“There are 3,500 employees in the Illinois State Police Department, but only 2,000 are certified troopers. We were astounded to find more than 35% of these 2,000 Illinois state troopers had salaries in excess of $100,000 per year,” said Jim Tobin, President of the Illinois Taxpayer Education Foundation (ITEF). “No wonder some state cops receive literally multi-million dollar, gold-plated pensions during their retirement.”

“Even more outrageous, we have discovered 17 Illinois State Police employees retired at age 50 and now have lavish pensions greater than $100,000 per year. A fifty year-old state cop with a $100,000 pension, including a 3% automatic annual increase, will receive more than $5 million in pension payments over his 31 year life expectancy, despite contributing only about $200,000 in pension payments.”

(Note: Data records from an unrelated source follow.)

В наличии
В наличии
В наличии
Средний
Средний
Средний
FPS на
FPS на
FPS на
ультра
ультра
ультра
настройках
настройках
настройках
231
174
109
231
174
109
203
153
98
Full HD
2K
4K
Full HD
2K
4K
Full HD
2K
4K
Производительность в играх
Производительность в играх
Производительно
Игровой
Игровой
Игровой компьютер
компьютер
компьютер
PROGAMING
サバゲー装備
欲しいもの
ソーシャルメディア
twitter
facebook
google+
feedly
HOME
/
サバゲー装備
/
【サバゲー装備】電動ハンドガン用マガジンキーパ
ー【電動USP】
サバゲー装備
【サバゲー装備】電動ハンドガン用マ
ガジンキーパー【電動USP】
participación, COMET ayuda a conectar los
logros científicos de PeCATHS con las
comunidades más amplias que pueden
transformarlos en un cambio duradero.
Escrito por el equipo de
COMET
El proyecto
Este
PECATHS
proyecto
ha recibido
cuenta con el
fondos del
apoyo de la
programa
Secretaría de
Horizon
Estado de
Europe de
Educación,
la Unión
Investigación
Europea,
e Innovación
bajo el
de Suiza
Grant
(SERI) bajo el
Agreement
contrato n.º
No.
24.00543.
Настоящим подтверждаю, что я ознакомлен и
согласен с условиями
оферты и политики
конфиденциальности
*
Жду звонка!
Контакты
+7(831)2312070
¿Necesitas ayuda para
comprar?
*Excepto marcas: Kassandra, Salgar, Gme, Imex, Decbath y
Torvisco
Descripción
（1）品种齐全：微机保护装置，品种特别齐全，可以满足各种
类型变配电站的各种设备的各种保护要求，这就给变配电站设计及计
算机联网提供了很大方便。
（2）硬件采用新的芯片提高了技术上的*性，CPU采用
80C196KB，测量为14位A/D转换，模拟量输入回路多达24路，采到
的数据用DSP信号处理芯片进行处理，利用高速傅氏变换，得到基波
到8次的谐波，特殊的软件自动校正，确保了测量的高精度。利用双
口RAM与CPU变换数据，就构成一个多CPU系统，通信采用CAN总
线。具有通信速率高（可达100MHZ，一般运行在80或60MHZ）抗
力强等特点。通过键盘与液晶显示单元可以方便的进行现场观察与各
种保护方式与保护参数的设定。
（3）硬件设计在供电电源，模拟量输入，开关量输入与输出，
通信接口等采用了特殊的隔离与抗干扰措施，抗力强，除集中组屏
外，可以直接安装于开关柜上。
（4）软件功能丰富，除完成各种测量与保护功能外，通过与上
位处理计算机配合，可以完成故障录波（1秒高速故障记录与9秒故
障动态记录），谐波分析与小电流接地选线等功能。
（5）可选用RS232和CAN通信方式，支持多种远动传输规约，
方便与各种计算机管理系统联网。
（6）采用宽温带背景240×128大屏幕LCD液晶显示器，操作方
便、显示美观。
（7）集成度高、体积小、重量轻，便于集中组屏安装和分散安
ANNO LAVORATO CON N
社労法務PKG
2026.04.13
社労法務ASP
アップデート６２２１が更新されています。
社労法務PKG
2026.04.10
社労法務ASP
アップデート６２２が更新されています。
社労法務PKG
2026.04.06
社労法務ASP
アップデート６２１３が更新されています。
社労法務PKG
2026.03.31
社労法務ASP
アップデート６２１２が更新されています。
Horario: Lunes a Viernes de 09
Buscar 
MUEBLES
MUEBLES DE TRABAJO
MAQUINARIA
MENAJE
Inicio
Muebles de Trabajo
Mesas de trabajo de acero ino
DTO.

“Below is a comparison of a private-sector employee in the Social Security system making the same salary over his career as an ISP employee, both ending at $125,000, except the private-sector employee works until age 62. Illinois State Police employees have pension plans worth 5 to 10 times that of their taxpaying peers in the private sector.”

  • Age at Retirement
    • ISP Employee: 50
    • Employee in SS System: 62
  • Pension at retirement
    • ISP: $100,000
    • SS: $22,000
  • Total Employee Contribution
    • ISP: $200,000
    • SS: $150,000
  • Lifetime Payout
    • ISP: $5 million
    • SS: $630,000

“State employees should be on Social Security and 401K retirement plans, and work until at least age 62, like the rest of us. Just because they are government employees doesn’t make them more privileged than employees in the private sector.”

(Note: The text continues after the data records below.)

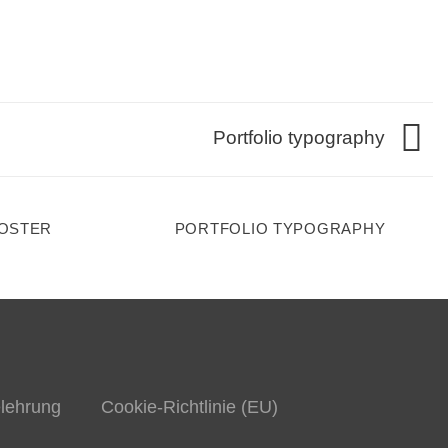
Portfolio typography
POSTER
PORTFOLIO TYPOGRAPHY
lehrung
Cookie-Richtlinie (EU)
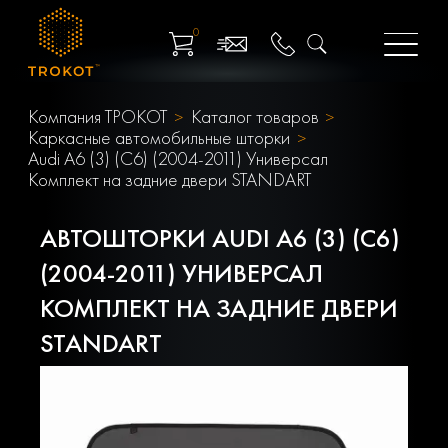
0
Компания ТРОКОТ
Каталог товаров
Каркасные автомобильные шторки
Audi A6 (3) (C6) (2004-2011) Универсал
Комплект на задние двери STANDART
АВТОШТОРКИ AUDI A6 (3) (C6)
(2004-2011) УНИВЕРСАЛ
КОМПЛЕКТ НА ЗАДНИЕ ДВЕРИ
STANDART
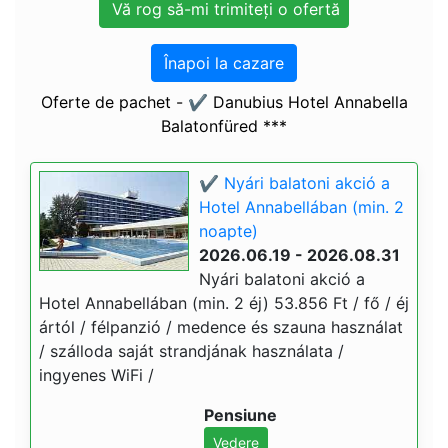
Înapoi la cazare
Oferte de pachet - ✔️ Danubius Hotel Annabella
Balatonfüred ***
✔️ Nyári balatoni akció a
Hotel Annabellában (min. 2
noapte)
2026.06.19 - 2026.08.31
Nyári balatoni akció a
Hotel Annabellában (min. 2 éj) 53.856 Ft / fő / éj
ártól / félpanzió / medence és szauna használat
/ szálloda saját strandjának használata /
ingyenes WiFi /
Pensiune
Vedere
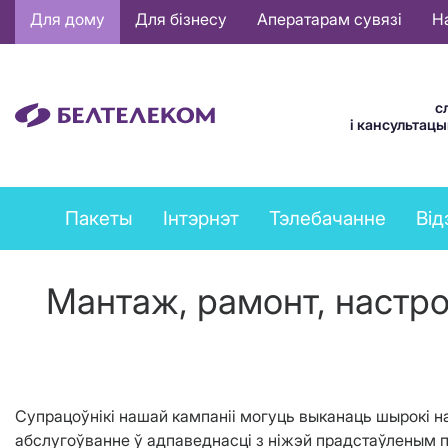
Основная
Для дому
Для бізнесу
Аператарам сувязі
Н
навигация
BE
с
і кансультац
Private
Пакеты
Інтэрнэт
Тэлебачанне
Від
services
menu
Мантаж, рамонт, настро
Супрацоўнікі нашай кампаніі могуць выканаць шырокі на
абслугоўванне ў адпаведнасці з ніжэй прадстаўленым п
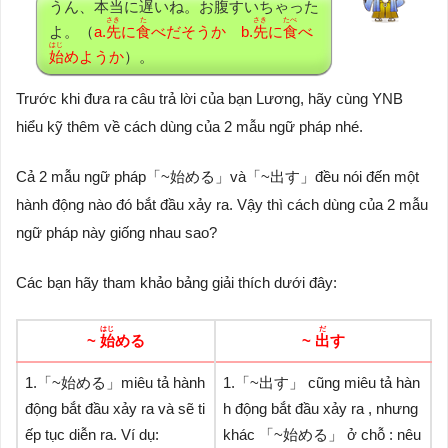
うん、
本当
に
遅
いね。お
腹
すいちゃった
さき
た
さき
たべ
よ。（
a.
先
に
食
べだそうか b.
先
に
食
べ
はじ
始
めようか
）。
Trước khi đưa ra câu trả lời của bạn Lương, hãy cùng YNB
hiểu kỹ thêm về cách dùng của 2 mẫu ngữ pháp nhé.
Cả 2 mẫu ngữ pháp「~始める」và「~出す」đều nói đến một
hành động nào đó bắt đầu xảy ra. Vậy thì cách dùng của 2 mẫu
ngữ pháp này giống nhau sao?
Các bạn hãy tham khảo bảng giải thích dưới đây:
はじ
だ
~
始
める
~
出
す
1.「~始める」miêu tả hành
1.「~出す」 cũng miêu tả hàn
động bắt đầu xảy ra và sẽ ti
h động bắt đầu xảy ra , nhưng
ếp tục diễn ra. Ví dụ:
khác 「~始める」 ở chỗ : nêu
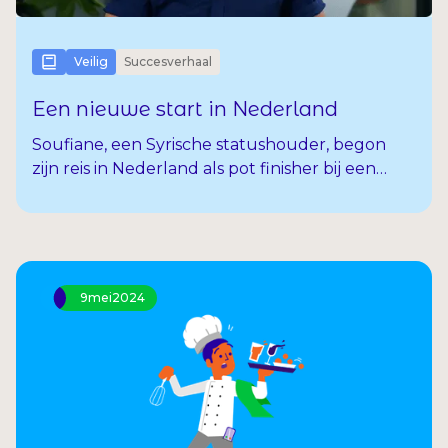
Veilig
Succesverhaal
Een nieuwe start in Nederland
Soufiane, een Syrische statushouder, begon
zijn reis in Nederland als pot finisher bij een
lokaal bedrijf, dat hem via uitzendorganisatie
RAAAK een kans bood in de regio. Hoewel hij
genoot van zijn werk, voelde hij een diepe
drang om verder te groeien en zijn
vaardigheden te ontwikkelen.
9
mei
2024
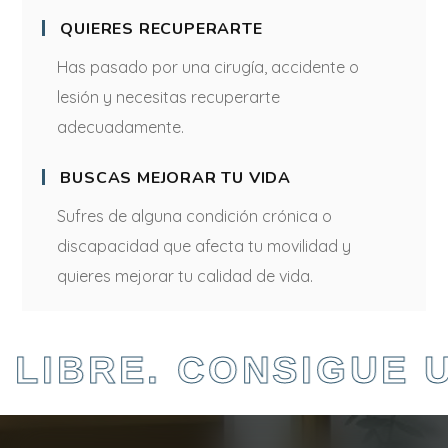
QUIERES RECUPERARTE
Has pasado por una cirugía, accidente o
lesión y necesitas recuperarte
adecuadamente.
BUSCAS MEJORAR TU VIDA
Sufres de alguna condición crónica o
discapacidad que afecta tu movilidad y
quieres mejorar tu calidad de vida.
LIBRE. CONSIGUE UN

“Pension and retiree health care payments for suburban and downstate government school employees and state employees will be $5.5 billion this year, compared to $2.2 billion if they had been on Social Security, Medicare and 5% employer 401K contribution like the rest of us. That $3.3 billion would go a long way towards balancing the state budget without a state income tax increase.”

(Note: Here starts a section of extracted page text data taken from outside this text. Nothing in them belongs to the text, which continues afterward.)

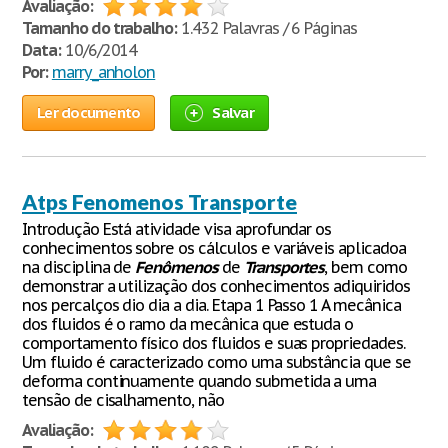
Avaliação:
Tamanho do trabalho:
1.432 Palavras / 6 Páginas
Data:
10/6/2014
Por:
marry_anholon
Ler documento
Salvar
Atps Fenomenos Transporte
Introdução Está atividade visa aprofundar os
conhecimentos sobre os cálculos e variáveis aplicadoa
na disciplina de
Fenômenos
de
Transportes
, bem como
demonstrar a utilização dos conhecimentos adiquiridos
nos percalços dio dia a dia. Etapa 1 Passo 1 A mecânica
dos fluidos é o ramo da mecânica que estuda o
comportamento físico dos fluidos e suas propriedades.
Um fluido é caracterizado como uma substância que se
deforma continuamente quando submetida a uma
tensão de cisalhamento, não
Avaliação:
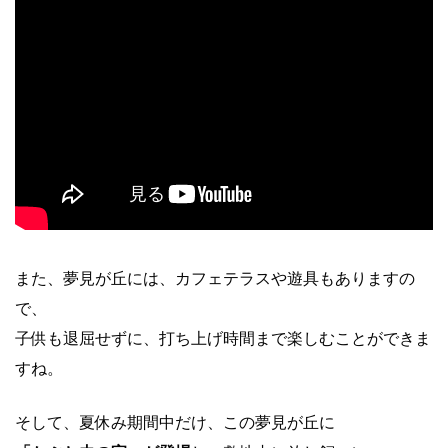
また、夢見が丘には、カフェテラスや遊具もありますの
で、
子供も退屈せずに、打ち上げ時間まで楽しむことができま
すね。
そして、夏休み期間中だけ、この夢見が丘に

“If each government employee were required to contribute an additional 5% toward his or her pension, it would reduce the pension funds’ unfunded portions by 27%. A mandated 10% increase in contributions would reduce the unfunded portions by 54%, and long-term, requiring all new government hires to fund their own retirements with 401(k) plans would eventually eliminate the current state pension system and its problems.”